La acompañé a la playa, ahora sí. Lo hice porque estaba nublado, de otra forma no habría ido.
—El chiste de bajar a la playa es que esté soleado y agarres color, si está nublado no sirve, tú te ves muy blanco —me dijo.
Aun así fuimos. Llevé conmigo un libro que estaba leyendo y casi terminaba. Era de un amigo escritor que había muerto el año pasado. Habían compilado sus escritos personales que nunca publicó en vida.
Me acosté en el camastro, como vil costal. Un costal lector. Las olas seguían escasas, al igual que la gente. Dafne se acostó sobre su toalla en la arena. Empecé a leer. Era un texto de su diario, en el que narraba un carnaval que pasaba en la calle cerca de su casa. Cuando acababa, empezaba a llover sin parar. Mencionaba que en todo el año no había llovido así. Los carros alegóricos y las personas disfrazadas corrían para refugiarse de la lluvia. Y el relato seguía narrando cada cosa que él veía. Pero no concluía. O tal vez sí concluyó, pero no entendí.

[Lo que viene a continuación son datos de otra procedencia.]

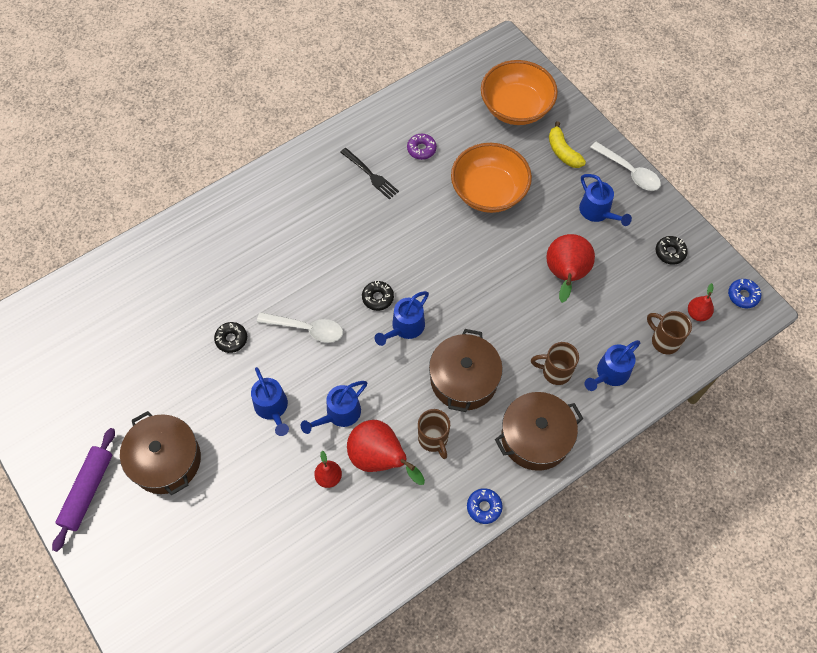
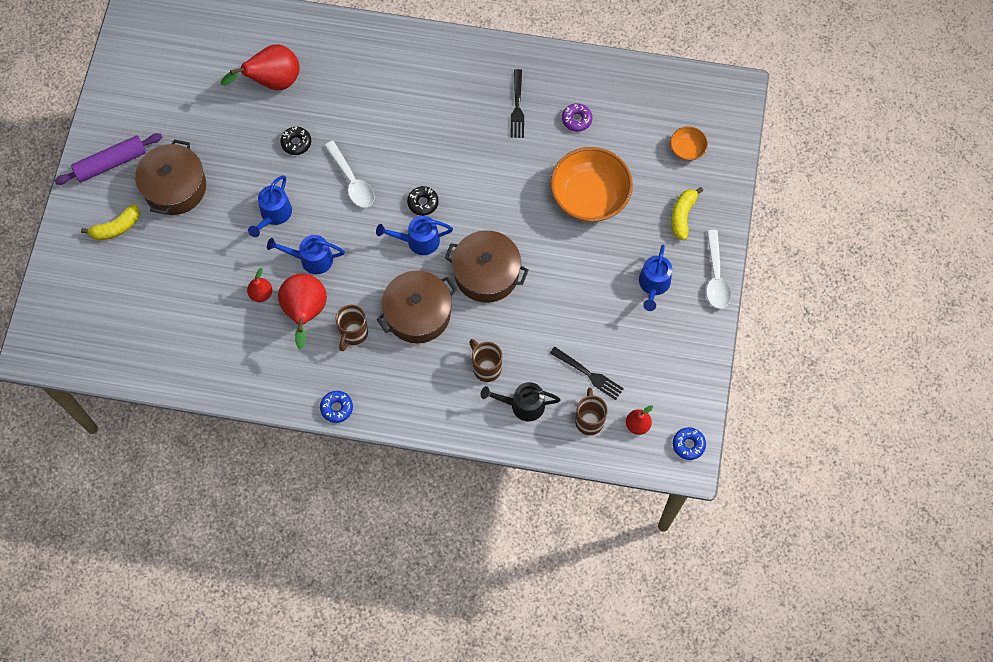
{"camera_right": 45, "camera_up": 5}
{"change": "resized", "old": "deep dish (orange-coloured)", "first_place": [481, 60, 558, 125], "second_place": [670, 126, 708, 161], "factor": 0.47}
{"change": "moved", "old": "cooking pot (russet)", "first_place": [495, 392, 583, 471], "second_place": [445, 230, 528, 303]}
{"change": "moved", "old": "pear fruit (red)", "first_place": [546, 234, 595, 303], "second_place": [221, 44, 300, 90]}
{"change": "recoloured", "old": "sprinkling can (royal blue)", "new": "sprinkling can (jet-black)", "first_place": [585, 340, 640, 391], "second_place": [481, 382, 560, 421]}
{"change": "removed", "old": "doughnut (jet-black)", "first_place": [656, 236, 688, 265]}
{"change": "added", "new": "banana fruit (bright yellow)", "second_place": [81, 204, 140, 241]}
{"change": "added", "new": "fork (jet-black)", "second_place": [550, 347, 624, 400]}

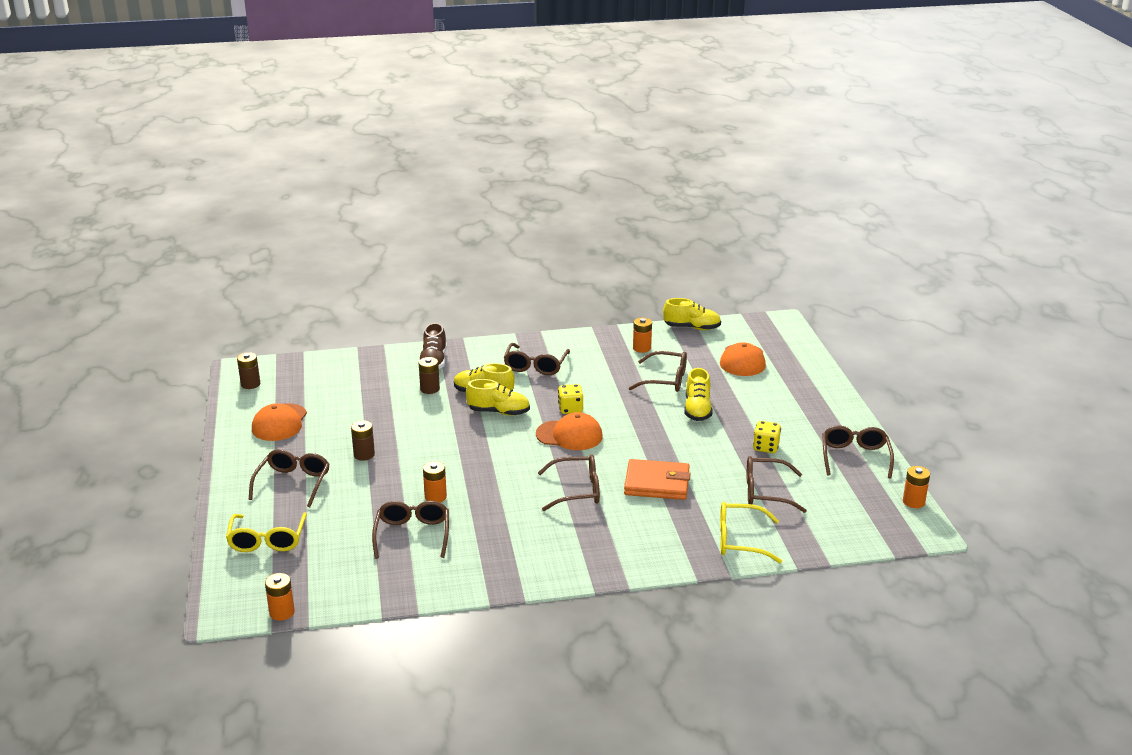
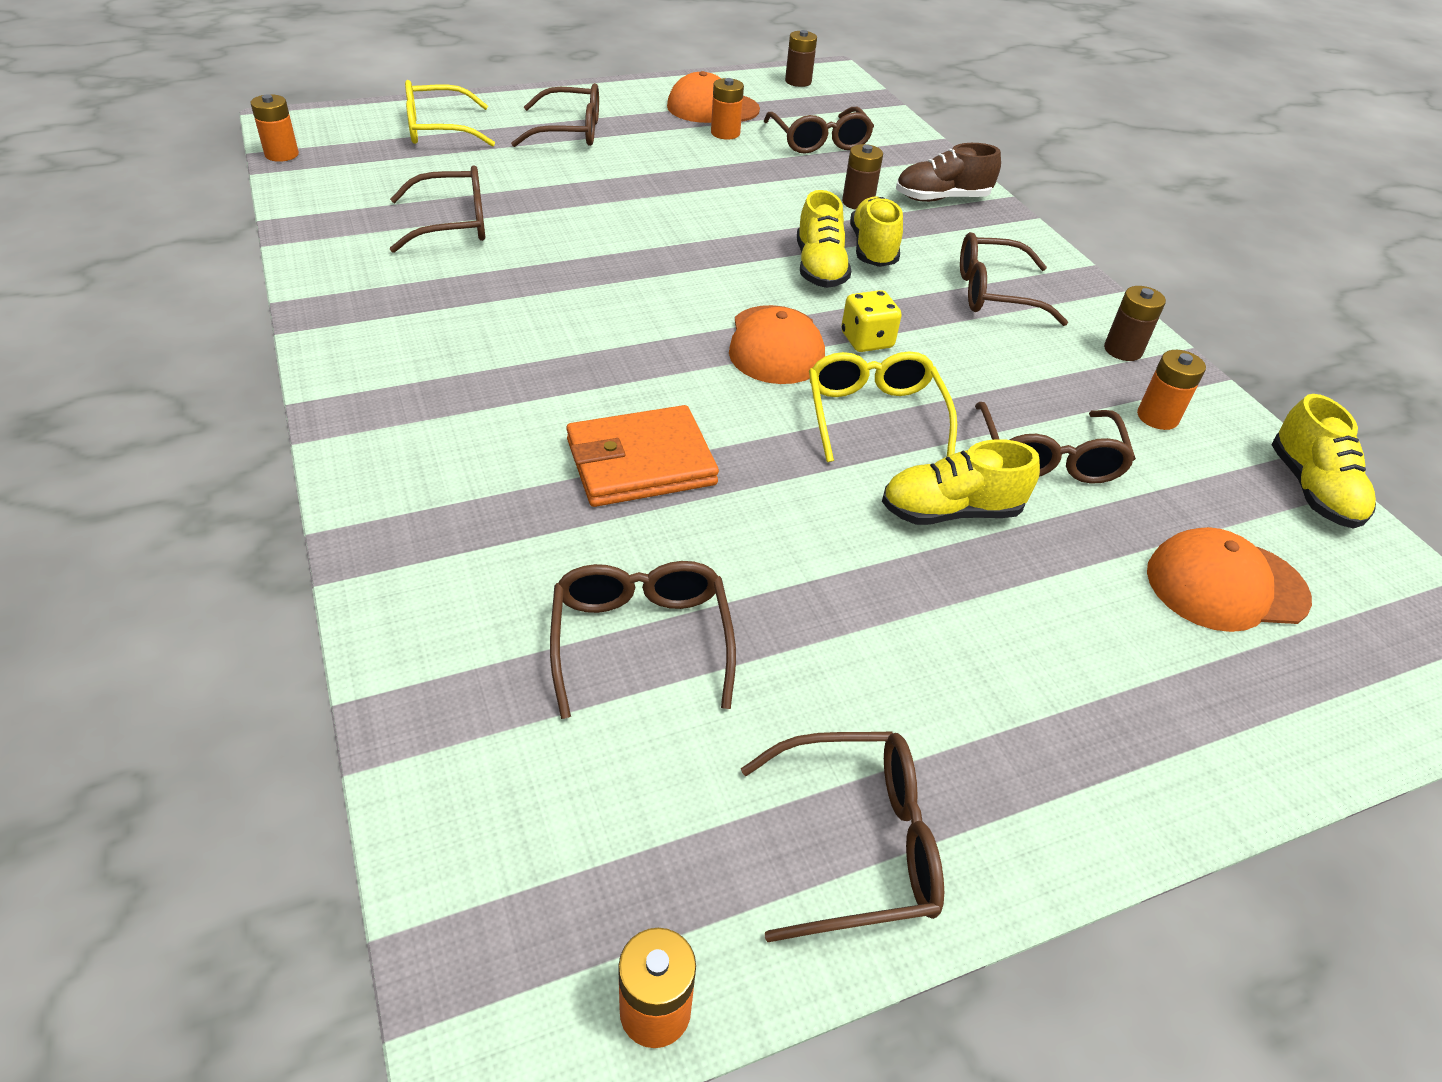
{"camera_right": 75, "camera_up": 15}
{"change": "moved", "old": "power cell (russet)", "first_place": [351, 420, 375, 461], "second_place": [1104, 286, 1166, 361]}
{"change": "moved", "old": "power cell (orange-coloured)", "first_place": [423, 461, 447, 502], "second_place": [711, 78, 744, 140]}
{"change": "moved", "old": "eyeglasses (russet)", "first_place": [538, 454, 600, 511], "second_place": [764, 107, 874, 153]}
{"change": "turned", "old": "wallet (orange-coloured)", "first_place": [624, 459, 691, 500], "second_place": [566, 405, 719, 507], "degrees": 75}
{"change": "moved", "old": "eyeglasses (bright yellow)", "first_place": [720, 502, 782, 563], "second_place": [809, 352, 957, 462]}
{"change": "removed", "old": "game die (bright yellow)", "first_place": [753, 421, 781, 453]}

Bajé el libro. Estuve un buen rato viendo de nuevo el mar. Me puse de pie e hice por fin lo que me había sugerido Dafne. Me acerqué al agua. Sentí que todo se movía. Que el mar me arrastraba, aunque no era así. Era una ilusión muy extraña que nunca había sentido. El agua fría era como la contraparte de las duchas que parecían abrazos. Se sentía desgarrador a su manera. Extrañamente la marea empezó a subir. El agua que venía me impulsaba hacia atrás. Me resistía a moverme, daba pasos hacia delante con esfuerzo. Volteé de reojo para ver si Dafne seguía allí. Estaba acostada boca abajo, como cuando recién llegamos. El libro estaba vuelto loco, hojeándose por el viento que venía. Mis pies estaban enterrados en la arena. El agua iba y venía y cada vez llegaba más lejos. Seguía resistiéndome a que me empujara hacia atrás. Daba pequeños pasos hacia delante. Luego escuché a lo lejos que Dafne me llamaba. Iba alargando los pasos hasta que el mar me llegó a las rodillas. Sentía cómo, mientras avanzaba, el agua empezaba a calentarse.